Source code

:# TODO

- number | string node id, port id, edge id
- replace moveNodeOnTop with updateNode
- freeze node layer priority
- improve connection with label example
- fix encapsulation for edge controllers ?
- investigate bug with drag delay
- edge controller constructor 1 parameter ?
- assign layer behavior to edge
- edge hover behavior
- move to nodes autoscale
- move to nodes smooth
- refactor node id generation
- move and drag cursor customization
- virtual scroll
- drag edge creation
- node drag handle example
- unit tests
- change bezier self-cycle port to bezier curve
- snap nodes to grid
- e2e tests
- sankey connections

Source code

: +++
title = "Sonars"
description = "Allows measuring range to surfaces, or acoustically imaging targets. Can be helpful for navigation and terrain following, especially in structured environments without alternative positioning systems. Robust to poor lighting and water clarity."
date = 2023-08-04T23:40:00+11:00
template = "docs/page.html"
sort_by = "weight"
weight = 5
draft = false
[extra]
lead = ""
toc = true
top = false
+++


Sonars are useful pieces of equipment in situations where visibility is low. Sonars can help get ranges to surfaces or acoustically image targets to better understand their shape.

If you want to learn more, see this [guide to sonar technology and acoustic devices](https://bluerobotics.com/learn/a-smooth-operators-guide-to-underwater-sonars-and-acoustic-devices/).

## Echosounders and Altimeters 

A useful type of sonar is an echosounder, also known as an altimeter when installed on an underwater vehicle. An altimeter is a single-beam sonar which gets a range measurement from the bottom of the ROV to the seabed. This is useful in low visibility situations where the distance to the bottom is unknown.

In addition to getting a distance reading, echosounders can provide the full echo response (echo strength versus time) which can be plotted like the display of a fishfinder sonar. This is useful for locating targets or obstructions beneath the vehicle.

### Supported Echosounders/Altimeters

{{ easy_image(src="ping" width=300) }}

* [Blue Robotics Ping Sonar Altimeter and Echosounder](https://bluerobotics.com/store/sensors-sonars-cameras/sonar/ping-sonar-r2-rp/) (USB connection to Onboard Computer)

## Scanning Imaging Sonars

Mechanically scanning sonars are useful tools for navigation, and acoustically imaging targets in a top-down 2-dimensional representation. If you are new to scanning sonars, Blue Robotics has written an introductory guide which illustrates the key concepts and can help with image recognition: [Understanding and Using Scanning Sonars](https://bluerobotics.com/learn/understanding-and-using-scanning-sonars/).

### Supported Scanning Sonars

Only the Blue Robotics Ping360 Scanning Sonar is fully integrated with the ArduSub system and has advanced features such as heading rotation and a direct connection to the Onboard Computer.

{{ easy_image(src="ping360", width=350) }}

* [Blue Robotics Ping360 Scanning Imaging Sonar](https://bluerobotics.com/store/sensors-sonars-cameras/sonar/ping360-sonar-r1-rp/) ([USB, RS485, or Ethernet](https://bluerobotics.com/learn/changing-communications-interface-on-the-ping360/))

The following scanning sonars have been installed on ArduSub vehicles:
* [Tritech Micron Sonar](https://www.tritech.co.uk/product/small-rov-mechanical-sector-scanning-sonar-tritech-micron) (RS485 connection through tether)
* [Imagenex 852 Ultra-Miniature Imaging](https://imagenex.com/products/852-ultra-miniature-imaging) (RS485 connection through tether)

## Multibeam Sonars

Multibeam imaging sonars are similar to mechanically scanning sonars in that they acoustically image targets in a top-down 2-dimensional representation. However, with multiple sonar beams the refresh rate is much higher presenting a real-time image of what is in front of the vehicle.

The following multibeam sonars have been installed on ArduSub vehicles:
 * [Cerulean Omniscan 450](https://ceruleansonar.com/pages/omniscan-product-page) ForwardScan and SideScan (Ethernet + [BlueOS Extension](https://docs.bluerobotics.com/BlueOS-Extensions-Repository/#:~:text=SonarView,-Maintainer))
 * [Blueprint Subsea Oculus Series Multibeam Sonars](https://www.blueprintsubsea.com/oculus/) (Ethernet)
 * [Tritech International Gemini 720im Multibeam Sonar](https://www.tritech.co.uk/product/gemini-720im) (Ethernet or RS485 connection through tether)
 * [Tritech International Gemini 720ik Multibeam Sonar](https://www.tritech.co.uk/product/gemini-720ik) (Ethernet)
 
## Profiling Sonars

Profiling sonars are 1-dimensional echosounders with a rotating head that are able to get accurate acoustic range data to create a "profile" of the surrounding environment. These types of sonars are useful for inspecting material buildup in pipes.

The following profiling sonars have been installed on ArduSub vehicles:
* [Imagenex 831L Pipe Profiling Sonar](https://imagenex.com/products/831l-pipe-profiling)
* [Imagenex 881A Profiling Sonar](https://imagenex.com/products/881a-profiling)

::::::::::

### [What is expected]
Above is a listing; report how many of its lines include the word "Onboard", giving the number only.

### [Output]
2